The company's accountants, like the number crunchers at many home builders now, have been trying to figure out if Beazer will be able to recoup taxes paid in 2006 because of losses it had in 2008. The answer to the question lies in whether or not the company has had an ownership change according to the Internal Revenue Service's complicated and difficult-to-interpret-and-apply definition.
As defined under IRS Code section 382, a company's ownership has changed if 50% of the owners of 5% or more of its stock have changed over a period of time. If the ownership has changed, the company could lose some or all of its anticipated tax refunds related to claiming current losses against past years' gains.
But determining that is far from simple.
"It's actually fairly painful," said Steve Freidman, national director of home building services for Ernst & Young. In its extreme, it could require the company to go back as far as its inception as a C corporation, tallying the movements of 5% owners of stock every day. "Usually it's three years' worth of ownership change," Friedman said. But sometimes you have to go back further. "It's not always easy to figure out who your shareholders are," he said, because much is held in the names of brokerage accounts.
"Conceptually, all companies are supposed to track this on an annual basis, but nobody does," Friedman added. "As a practical matter, everybody doesn't. ... It's expensive. And this doesn't become an issue unless you have losses and you want to use those losses [for tax refunds.]" If the company claims net operating losses, it's the company's burden to prove that it has not had an ownership change.
Friedman said companies can use their own investor relations and accounting people to conduct the investigation or hire an outside firm for the work. But conducting the investigation is the burden of the taxpayer.
In addition to determining whether there's been an ownership change under the IRS definition, it's also necessary to figure out when it occured and what the company was valued at that time because that, too, has a bearing on refunds.
Friedman said he has no knowledge of a builder who has been audited in the matter.
"It's still a little bit early for that," he said. The builders first started experiencing losses in 2006. The losses for that year were filed in 2007. "It takes the IRS at least a year, sometimes two years, before they examine the company."
Friedman says it's important to get it right from the beginning. Having to hand money back to the government after the fact "would not be good."
Beazer Homes USA is only the latest builder with worries that stock transactions among its largest shareholders may have endangered its chances of snagging tax refunds for net operating losses. Those with great stock volatility among their largest shareholders would appear to be most vulnerable.
Standard Pacific expects to lose an anticipated tax refund due to a change of ownership. Its provision was triggered when MatlinPatterson provided the company with a much-needed cash infusion. That case, which is being reviewed by the IRS, was much more clear-cut since it only involved one transaction.

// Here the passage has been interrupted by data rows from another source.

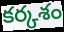
కర్కశం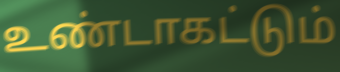
உண்டாகட்டும்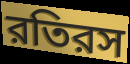
রতিরসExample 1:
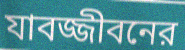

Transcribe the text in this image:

যাবজ্জীবনের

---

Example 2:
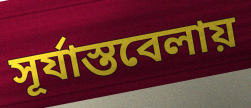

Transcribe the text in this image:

সূর্যাস্তবেলায়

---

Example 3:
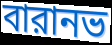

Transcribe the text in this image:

বারানভ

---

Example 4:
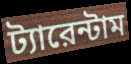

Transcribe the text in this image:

ট্যারেন্টাম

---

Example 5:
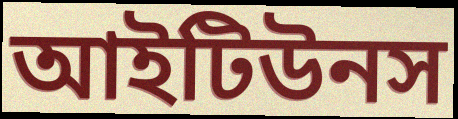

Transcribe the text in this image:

আইটিউনসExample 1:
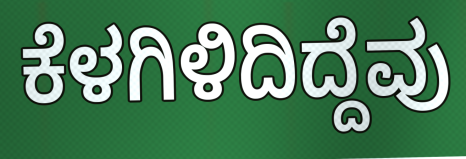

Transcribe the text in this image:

ಕೆಳಗಿಳಿದಿದ್ದೆವು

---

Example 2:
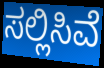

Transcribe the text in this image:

ಸಲ್ಲಿಸಿವೆ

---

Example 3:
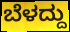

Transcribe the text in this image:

ಬೆಳದ್ದು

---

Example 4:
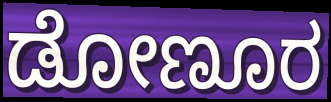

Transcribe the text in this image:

ಡೋಣೂರ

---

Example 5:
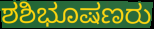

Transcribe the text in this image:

ಶಶಿಭೂಷಣರು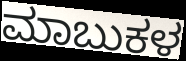
ಮಾಬುಕಳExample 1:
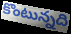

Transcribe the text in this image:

కొంటున్నది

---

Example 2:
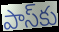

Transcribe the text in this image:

పాస్‌కు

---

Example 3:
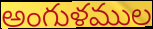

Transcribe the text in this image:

అంగుళముల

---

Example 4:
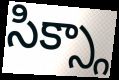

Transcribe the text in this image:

సిక్స్గా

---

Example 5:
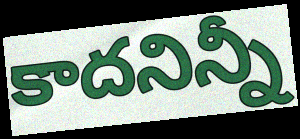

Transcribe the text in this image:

కాదనిన్నీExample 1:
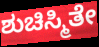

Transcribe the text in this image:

ಶುಚಿಸ್ಮಿತೇ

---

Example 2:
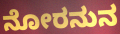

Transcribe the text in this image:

ನೋರನುನ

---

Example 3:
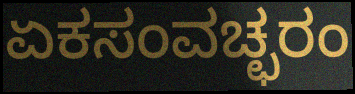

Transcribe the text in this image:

ಏಕಸಂವಚ್ಛರಂ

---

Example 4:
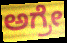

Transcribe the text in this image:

ಅಗ್ರೇ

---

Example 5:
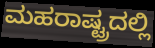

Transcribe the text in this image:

ಮಹರಾಷ್ಟ್ರದಲ್ಲಿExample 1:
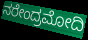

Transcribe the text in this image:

ನರೇಂದ್ರಮೋದಿ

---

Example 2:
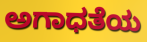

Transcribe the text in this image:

ಅಗಾಧತೆಯ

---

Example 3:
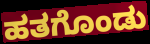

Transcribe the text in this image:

The worry of other home builders is that they could have a change of ownership under tax law and not even be aware of it or have any control over it. That's why Hovnanian Enterprises, in an attempt to protect its net operating loss benefits, put in place a shareholder rights plan in August that would dilute its stock if an individual or entity buys more than 4.9% of its stock.

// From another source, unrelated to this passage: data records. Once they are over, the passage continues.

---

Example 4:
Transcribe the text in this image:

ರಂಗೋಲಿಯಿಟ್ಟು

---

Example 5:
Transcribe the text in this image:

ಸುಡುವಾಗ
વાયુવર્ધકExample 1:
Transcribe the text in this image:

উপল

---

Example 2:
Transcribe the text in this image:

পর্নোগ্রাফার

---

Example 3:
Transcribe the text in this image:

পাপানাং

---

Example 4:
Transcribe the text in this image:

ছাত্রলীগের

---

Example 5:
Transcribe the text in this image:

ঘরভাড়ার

At the time, Hovnanian's CFO Larry Sorsby called the change in ownership provision "Draconian" and said Hovnanian began to research the issue while it was considering issuing equity.
And it's an issue likely to come up for any builder considering issuing equity to recapitalize its balance sheet.

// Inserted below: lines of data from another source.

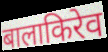
बालाकिरेवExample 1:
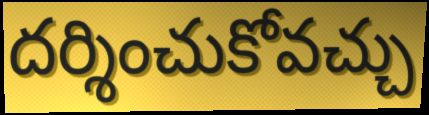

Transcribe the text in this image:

దర్శించుకోవచ్చు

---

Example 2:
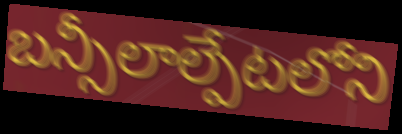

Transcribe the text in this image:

బన్సీలాల్పేటలోని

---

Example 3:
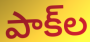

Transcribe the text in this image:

పాక్‌ల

Beazer's preliminary earnings release for its Sept. 30 year-end had closings down 38.2% from the same quarter last year. New-home orders were up 10.3% year-over-year to 1,083, but Beazer's buyers continued to cancel at a higher rate than that experienced by other builders, spiking over to 45.7%. However, that's a big improvement from last year's 68.1% cancellation rate when false rumors of bankruptcy were circulating. Beazer's cash balance was improved to $584.3 million compared to $314.2 million at the end of its third quarter and $453.2 million at the end of September 2007.